2002 – Last known Step-by-Step switch in North American public switched network is replaced with a digital (DMS-10) switch in Nantes, QC Canada. This switch was probably the last fully electro-mechanical switch in the North American PSTN.
2002 – AT&T discontinues ACTS (Automated Coin Toll Service)
2003 – Sprint Local (later CenturyLink) begins replacement of traditional Nortel DMS-100 digital time-domain circuit-switched telephone switches with new Nortel Communications Server packet-based softswitches.
2005 – Last known group of Vidar switches in the US are replaced with CopperCom softswitches in Linn Grove, Peterson and Rembrandt, IA.
2005 – AT&T merges with SBC (former Southwestern Bell Company, an RBOC spun off from AT&T in 1984) to form “the new at&t”.
2006 – The local landline divison of Sprint is spun off as EMBARQ.
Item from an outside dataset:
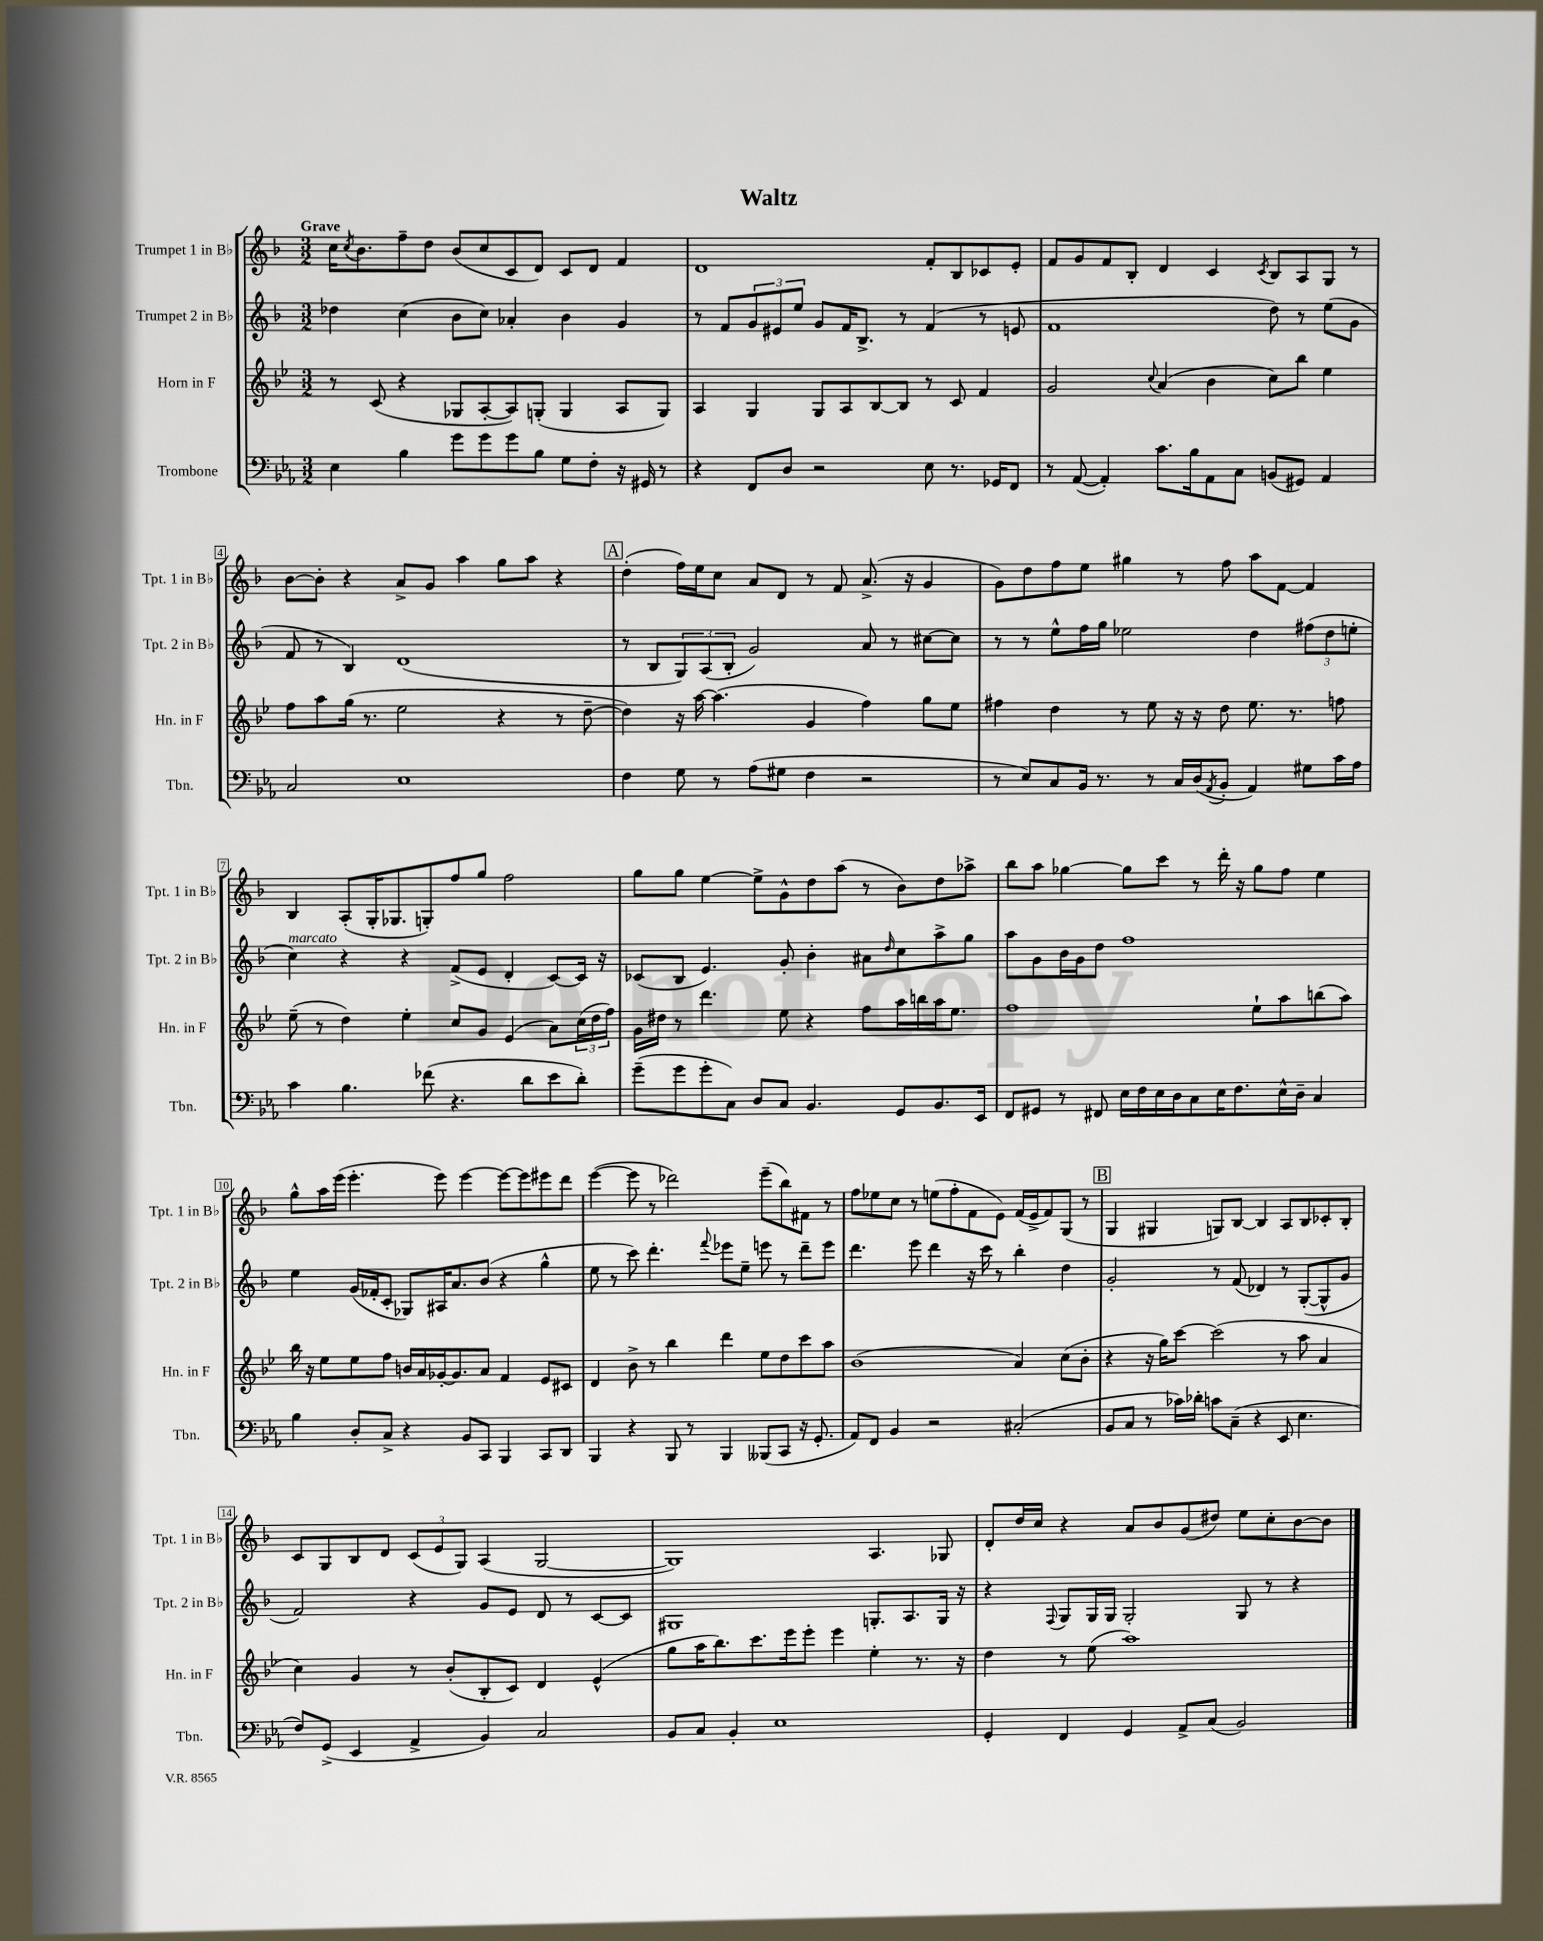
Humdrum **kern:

2006 – BellSouth merges with the “new at&t”. BellSouth was the last “Baby Bell” to keep its original name from the 1984 breakup of the old AT&T.
2006 – Lucent is sold to French telephone equipment maker Alcatel to form Alcatel-Lucent.
2006 – Windstream is formed from Valor telecom and the former wireline division of Alltel.
2006 – Last use of In-Band signaling in the lower 48 United States is cut over to full SS7 signaling (Northern Telephone of Wawina, MN – path to Duluth, MN)
2007 – With all of Cingular under one owner, the name is changed to at&t Mobility.
2008 – Advanced Mobile Phone System (AMPS) officially shut off on February 18th.
2009 – EMBARQ and CenturyTel merge to form CenturyLink.
2009 – Centennial Wireless merges with at&t Mobility
2009 – Alltel Wireless merges with Verizon Wireless.
2010 – Verizon sells its assets in West Virginia to Frontier.
2010 – CenturyLink buys Qwest and becomes largest PSTN company in terms of square mileage.
2012 – AT&T starts to install the Next Generation 4ESS swtich (N4E) as the next generation Class 4 Tandem switch. This utilizes the existing #4ESS software in a virtualized environment. New switches are added to the network, and some existing #4ESS switches are being replaced. This is continuing into the early 2020s.
2014 – The assets of AT&T Connecticut (formerly SNET) were sold to Frontier Communications.
2016 – AT&T disconnects regular customer access to most operator services platforms. (Getting an operator at this point is very difficult.)
2016 – FairPoint is sold to Consolidated Communications (includes most of what was formerly Verizon New England in VT, NH and ME)
2016 – Alcatel-Lucent is sold to Nokia Networks.
2017 – Sprint discontinues all traditional PSTN based long distance services
2017 – The last #1AESS in the PSTN is cut over to a modern Genband G5/G6 packet end office switch (Odessa, TX – Lincoln wirecenter)
2020 – Ziply Fiber purchases the assets of Frontier Communications in four Northwestern states (WA, OR, ID and MT) that were formerly Verizon/GTE.
2020 – CenturyLink changes its corporate name to Lumen Technologies, though it still markets residential and small business under the CenturyLink name
2020 – Sprint and T-Mobile merge, and the Sprint name is dropped altogether.
2021 – AT&T discontinues OSPS (Operator Services Position System).